To Coat the Sablé Cookies in Sugar – Optional
- Once the cookie dough log has firmed up, unwrap it and transfer it to a cutting board.
- Pour the sugar onto a tray which is large enough to fit the cookie dough log lengthwise.
- Wet a large sheet of kitchen paper with cold water.
- Roll the cookie dough log on the wet kitchen paper to moisten the outside of the log.
- Then roll the cookie dough log in the sugar. Ensure that it is generously and evenly coated in the sugar.
To Slice the Sablé Cookies
- If you want even-sized cookies, use a ruler to mark the width of each cookie (about 1 cm thick). Otherwise, you can eye-ball it and cut as you please.
- Use a sharp knife to slice the cookie dough.
- Place a sheet of baking paper on a large baking tray.
- Arrange the cookie slices on the baking tray.
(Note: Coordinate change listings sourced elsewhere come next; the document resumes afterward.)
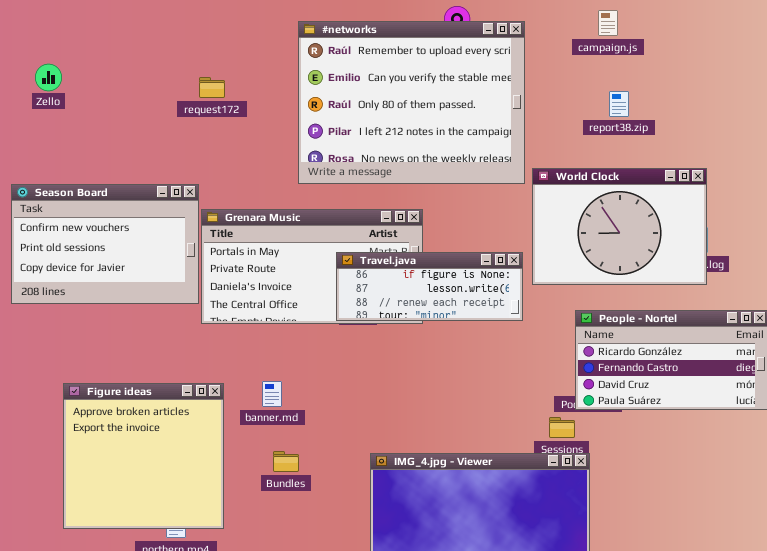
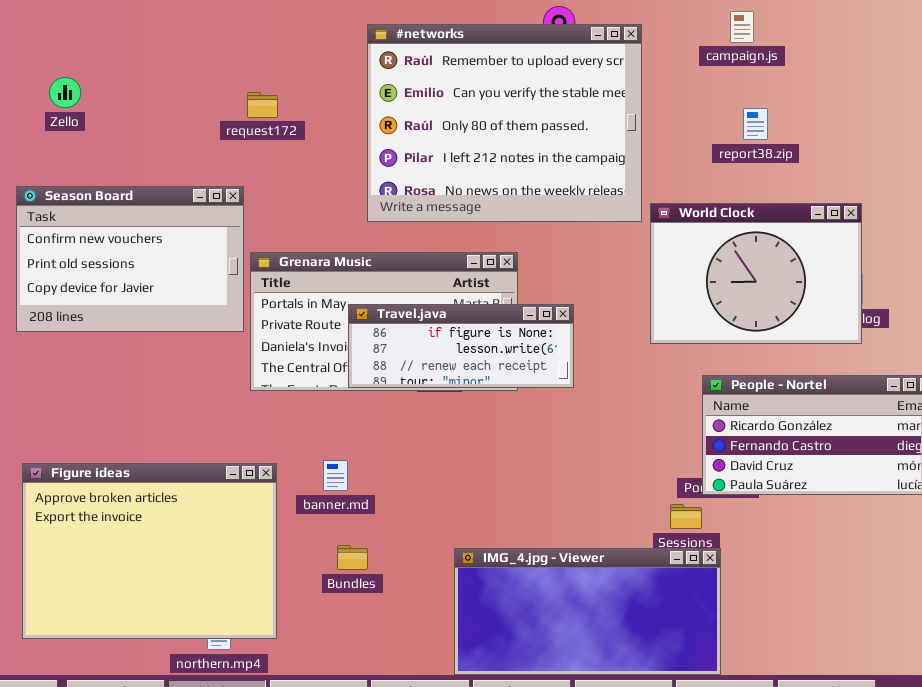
Season Board: [11,184,199,304] -> [16,186,244,332], moved
Travel.java: [336,252,523,321] -> [348,304,574,388], moved
Figure ideas: [63,383,224,529] -> [22,463,277,639], resized

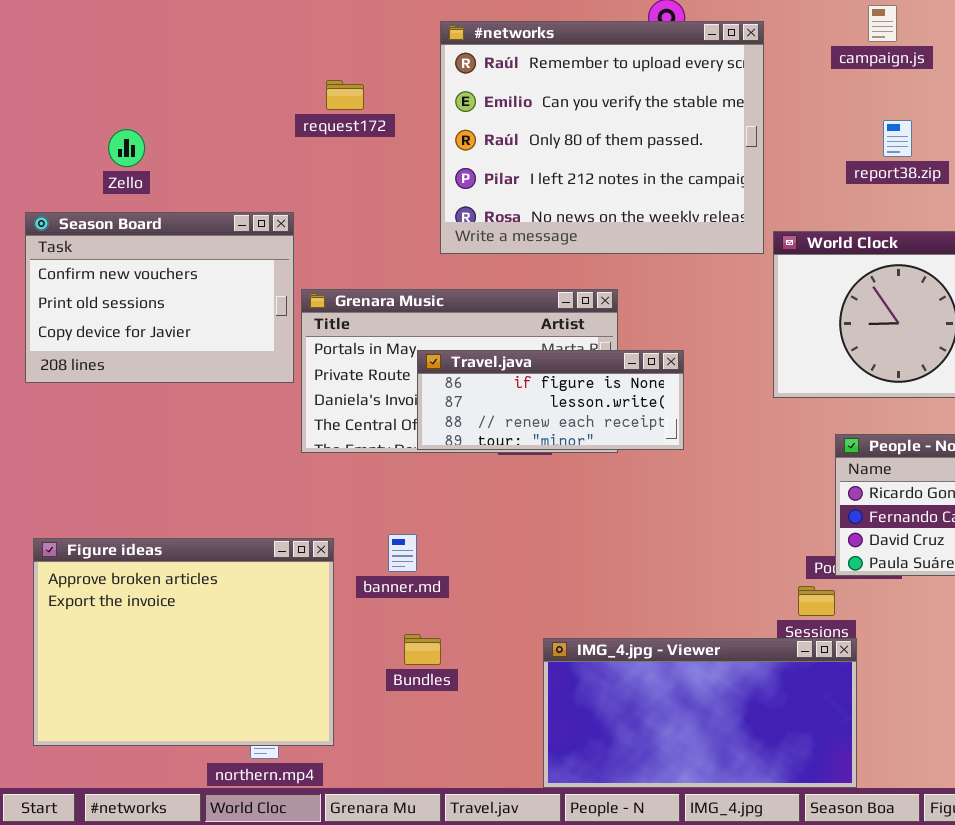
Zello: [49,77,81,108] -> [108,129,145,167], moved
request172: [247,92,278,118] -> [326,80,364,110], moved

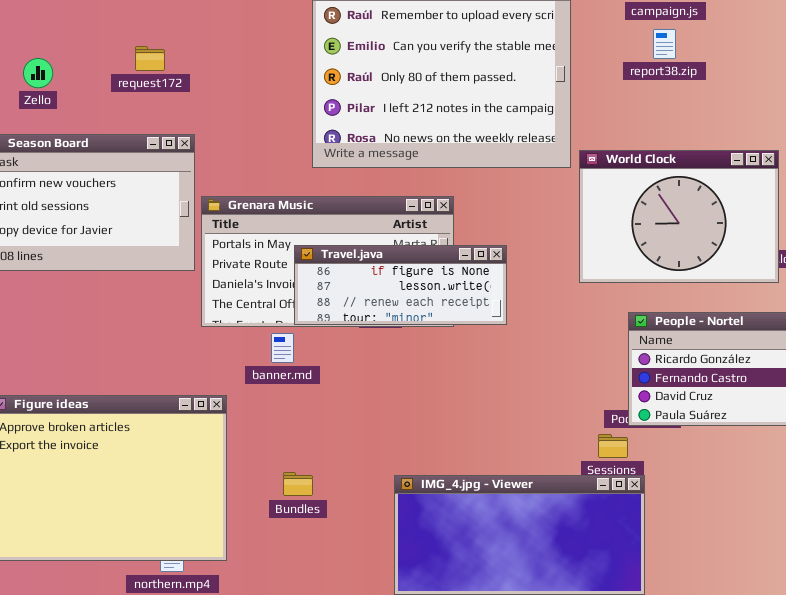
request172: [326,80,364,110] -> [135,46,165,71], moved
report38.zip: [883,120,912,157] -> [653,29,676,59], moved
Zello: [108,129,145,167] -> [23,58,53,88], moved
banner.md: [388,534,417,572] -> [271,333,294,363], moved

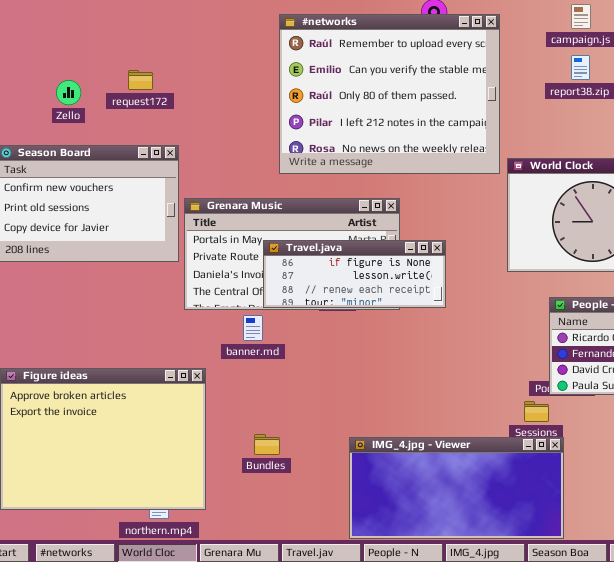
Zello: [23,58,53,88] -> [56,80,81,105], moved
The cookies do not spread very much upon baking, but space them apart to allow them to bake evenly.
To Bake the Sablé Cookies
- Preheat the oven to 180°C/356°F (without fan).
- Preheat a metal tray on the middle shelf in the oven.
- Place the tray of cookies on the preheated metal tray.
- Bake the cookies for 15-18 minutes, or until the cookies are lightly golden.
- Remove the tray from the oven.
- Leave the cookies on the hot tray for about 5-10 minutes to firm up.
- Remove the cookies to a wire rack to cool completely.
Kitchen Notes
- BAKING TIME FOR MATCHA COOKIES
The matcha cookies will lose their vivid green colour the longer you bake them. If you want to retain their green colour, bake them just until the edges turn slightly golden. - OVEN TEMPERATURES
All recipes on this website state temperatures for a regular oven (i.e. a conventional oven without fan). If you have a convection oven with a fan, please consult the manufacturer’s handbook on how to adjust the temperature and baking time accordingly. - CONVERSIONS
To convert from cups to grams, and vice-versa, please see this handy Conversion Chart for Basic Ingredients.


I was looking for a recipe for matcha cookies and these turned out perfectly! I will be adding these to my Christmas cookie boxes later this year 🙂
I love that you can easily make different flavors from one dough. Fantastic idea!
This is my third time using this recipe and honestly it is so easy!! I previously made just vanilla and chocolate cookies, then I made a batch with chocolate chip. I finally found matcha for baking so today I made vanilla, chocolate, funfetti and matcha. I love using your recipe. Thank you so much!
Hi Emily,
So glad to hear that you love this recipe! I think it’s fun to make different flavours from the one batch of dough 🙂
Can I roll them can cut them with a cookie cutter instead? Or do you have any recipe that can use the cookies cutter? Thank you in advance
Hi Iris,
Yes, of course! You can roll the dough between two sheets of baking paper and leave to chill in the fridge until firm enough to cut out shapes with a cookie cutter (about 30 mins). This is what I do when the kids want to cut out shapes. Hope you will enjoy the recipe!
I finally got around to trying this recipe and it was much easier than I expected. In fact, I will even double the recipe next time to make more cookies to give away! Fantastic way to make different flavors from one dough. I didn’t have matcha powder this time so I made one batch with chocolate chips and another with funfetti sprinkles. Thanks for your instructions!
Hi Linda,
Thanks for your feedback! Oh funfetti cookies sounds like a great idea! I’m going to try that too for Christmas 🙂
How can I make funfetti cookies using this recipe? How much sprinkles should I add to 1/4 of the cookie base? Thanks!
Hi Jane,
I would add about 1/2 cup of sprinkles, or what the Americans call “jimmies” (the long sprinkles), to 1/4 of the cookie dough base. Hope you will enjoy this recipe!